至於心的調伏方面,末學遵照張居士所教的方法,先由制心止以調伏妄念,隨時看緊自己念頭,遵守道德規範。所謂道德之道字,可謂諸惡莫作;德字可謂眾善奉行,或說道者,嚴以律己;德者,厚以待人;也可說道者,上求佛道,德者,下化眾生;或可說道者,自利,德者,利他。

起先,綿細的妄想,不停的雜念,隨著貪瞋癡驀然地暴起暴落;有如驚濤,洶湧澎湃,較之未修行時,有過之而無不及。為此,每天仍然用功的焚香禮佛,懺悔業障。逐漸地,因心的調伏及禪定的修習(所謂禪乃了知自己真心應萬種緣之動相,定則是對於此真心之動相不執著),使體性微露,進而是體性與習氣的戰鬥,此時只有守住體空,以空來去除習氣,才能達到平日起心動念均能了了自知,而不為外境所轉。無事時,不亂攀緣守住空寂;遇困境時,以如如不動的體性去轉境緣,則事過境遷時,船過水無痕,從而體會到楞嚴經中的「來無所黏,過無蹤跡。」的含義,平時會感覺早上發生過的事,到下午變成好像隔了很久,這正是外塵境已逐漸無法沾黏根性。此時若於靜坐中,應該是呼吸漸止,氣脈正旺。

平實生活 即是禪境

學佛二年後,才體會欽老和尚所謂的「老實念佛」的意義,原來這「老實」二字,即是「清淨心」。
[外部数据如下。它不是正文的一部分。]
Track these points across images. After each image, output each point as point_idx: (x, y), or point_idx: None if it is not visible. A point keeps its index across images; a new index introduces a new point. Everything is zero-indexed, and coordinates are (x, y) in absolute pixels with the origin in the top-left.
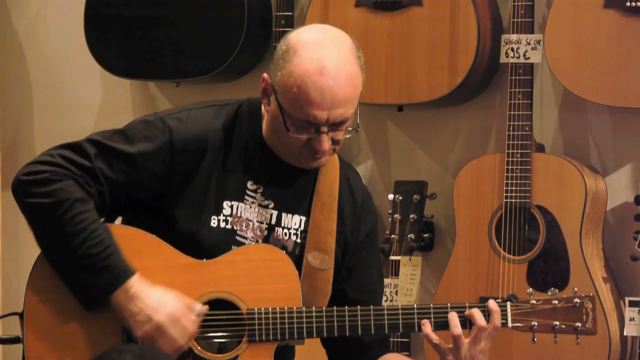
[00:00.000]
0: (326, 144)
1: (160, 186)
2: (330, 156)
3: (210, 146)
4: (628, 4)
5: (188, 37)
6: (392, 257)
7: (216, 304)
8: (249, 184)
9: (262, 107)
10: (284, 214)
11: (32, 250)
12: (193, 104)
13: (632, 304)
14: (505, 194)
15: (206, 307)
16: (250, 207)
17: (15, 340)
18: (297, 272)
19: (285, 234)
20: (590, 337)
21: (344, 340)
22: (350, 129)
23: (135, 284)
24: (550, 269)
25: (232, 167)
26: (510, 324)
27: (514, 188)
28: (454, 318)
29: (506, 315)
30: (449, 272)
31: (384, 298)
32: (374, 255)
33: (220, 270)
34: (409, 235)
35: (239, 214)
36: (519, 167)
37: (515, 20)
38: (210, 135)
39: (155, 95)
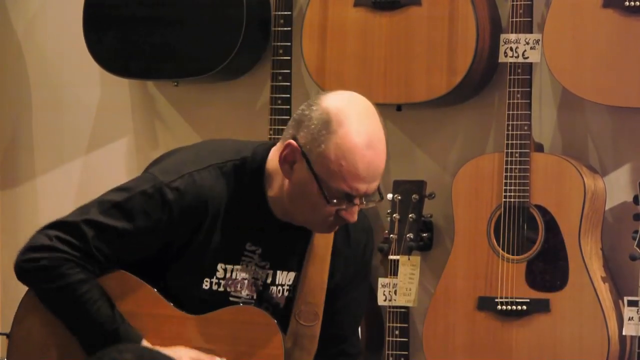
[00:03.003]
0: (356, 214)
1: (156, 254)
2: None
3: (210, 213)
4: (627, 3)
5: (187, 37)
6: (391, 257)
7: None
8: (248, 245)
9: (267, 163)
10: (278, 272)
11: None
12: (194, 151)
13: (631, 303)
14: (504, 194)
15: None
16: (247, 266)
17: None
18: (282, 339)
19: (279, 290)
20: (589, 337)
21: None
22: (372, 199)
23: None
24: (549, 269)
25: (232, 230)
26: None
27: (512, 188)
28: None
29: None
30: (447, 271)
31: (383, 298)
32: (360, 295)
33: (205, 326)
34: (407, 235)
35: (233, 276)
36: (517, 166)
37: (514, 19)
38: (210, 202)
39: (154, 94)
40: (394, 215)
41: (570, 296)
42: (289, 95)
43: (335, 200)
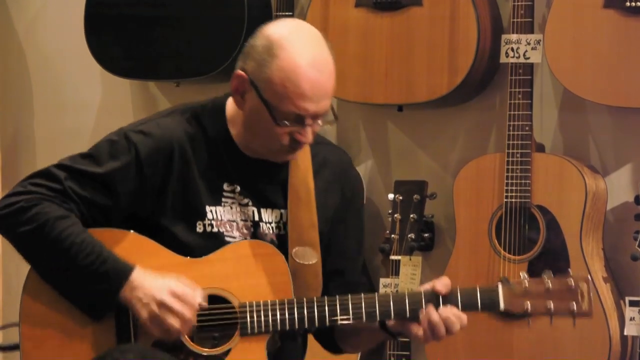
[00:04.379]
0: (310, 135)
1: (136, 201)
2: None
3: (177, 154)
4: (628, 4)
5: (188, 37)
6: (393, 257)
7: (209, 301)
8: (225, 186)
9: (227, 105)
10: (262, 210)
11: None
12: (158, 112)
13: (632, 303)
14: (505, 194)
15: (204, 291)
16: (231, 207)
17: (15, 347)
18: (287, 264)
19: (268, 228)
20: (591, 337)
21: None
22: (327, 120)
23: (137, 276)
24: (550, 269)
25: (205, 172)
26: (502, 306)
27: (514, 188)
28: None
29: (498, 296)
30: (449, 271)
31: None
32: (355, 225)
33: (212, 267)
34: (409, 235)
35: (220, 217)
36: (519, 167)
37: (515, 20)
38: (175, 142)
39: (155, 95)
40: (395, 215)
41: None
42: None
43: (286, 122)
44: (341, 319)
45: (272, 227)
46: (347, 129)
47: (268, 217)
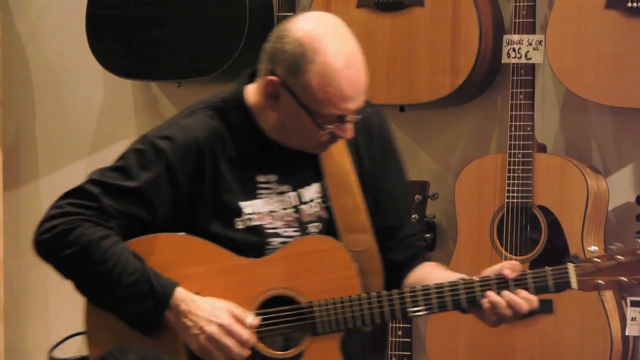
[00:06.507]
0: (350, 131)
1: (174, 209)
2: None
3: (206, 153)
4: (629, 4)
5: (190, 38)
6: None
7: (275, 302)
8: (260, 178)
9: (247, 96)
10: (300, 190)
11: (33, 249)
12: (179, 112)
13: (634, 303)
14: (507, 194)
15: (259, 319)
16: (270, 198)
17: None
18: (350, 257)
19: (312, 206)
20: (592, 338)
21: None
22: (365, 110)
23: (183, 298)
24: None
25: (236, 167)
26: (574, 286)
27: (515, 188)
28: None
29: (569, 276)
30: None
31: None
32: (396, 175)
33: (274, 267)
34: None
35: (259, 210)
36: (520, 167)
37: (517, 20)
38: (202, 142)
39: (156, 95)
40: None
41: (573, 297)
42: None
43: (328, 126)
44: (414, 312)
45: (318, 203)
46: None
47: (309, 195)
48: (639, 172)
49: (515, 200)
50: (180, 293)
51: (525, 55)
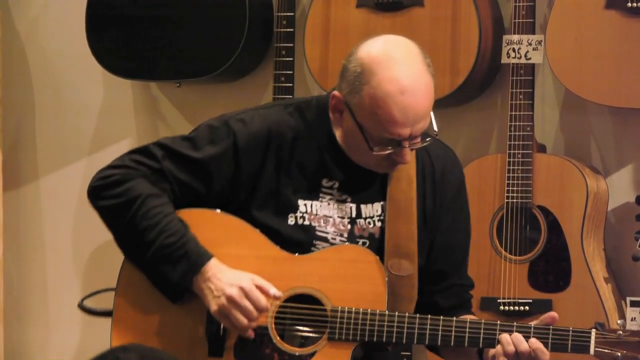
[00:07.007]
0: (408, 156)
1: (229, 189)
2: None
3: (275, 145)
4: (629, 4)
5: (189, 38)
6: None
7: (302, 299)
8: (324, 182)
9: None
10: (362, 205)
11: (33, 249)
12: (260, 105)
13: (634, 304)
14: (506, 194)
15: (281, 292)
16: (329, 203)
17: (107, 313)
18: (385, 275)
19: (369, 222)
20: None
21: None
22: (428, 136)
23: (212, 267)
24: (551, 269)
25: (303, 165)
26: (591, 352)
27: (515, 188)
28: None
29: (589, 342)
30: None
31: None
32: (457, 225)
33: (311, 266)
34: None
35: (314, 212)
36: (520, 167)
37: (517, 20)
38: (273, 133)
39: (156, 95)
40: None
41: (572, 297)
42: (291, 97)
43: (378, 147)
44: (428, 340)
45: (374, 221)
46: None
47: (369, 212)
48: (638, 172)
49: (515, 200)
50: (213, 264)
51: (525, 56)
故真正達到老實吃飯、老實睡覺、老實念佛的人,可說是成就者行徑,沒有入定,沒有出定,二六時均在定中,這也正是禪者的心境,當下活在戒定慧的平實生活中。可惜自己是一介凡夫無法體會此境界,只能意解古僧大德的一點禪定功夫而巳。

佛值涅槃時,宣示「以戒為師」,這正是我尋找老師的宗旨,我希望遇到一位默默無聞心下道高的「老實」修行人,能自在無礙而平實的生活,反應出禪者的蘊涵;以不圖名聞利養,道出佛子的素養,以出世的手法,表現出菩薩的悲願;以入世的精神,荷擔如來的家業。對我而言,如此的導師是明師而不是名師(所謂名師,往往只是名氣大而未能或無時間使後學成就者;明師,則沒甚麼名氣但能正確明白地教導學人,並指出由生死到解脫之道的修行人。)末學正學習如何成為一位默默無聞的「老實」修行人。

法門無量誓願學

張居士除了傳授我們各種身心的用功法門、飲食衛生及斷食療法,並解決同修各種修行問題。每次對「禪宗公案」之剖析,可說是一種智慧融合科學,包括邏輯、哲理、文史、自然科學的探討。禪理更是貫通經、律、論三藏,攝持身、語、意的修養,使我一遍又遍的重復聽下去,每聽完一遍內心的感受均不同,誠所謂「法喜充滿,信受而歸。」

張居士平日以「解與行」並進之教法指導我們,解的方面-禪宗道理的闡述及各種修行方法的解說;行的方面-強調以靜坐的基礎,實驗各種修行的方法,再以禪定境界來驗證經典。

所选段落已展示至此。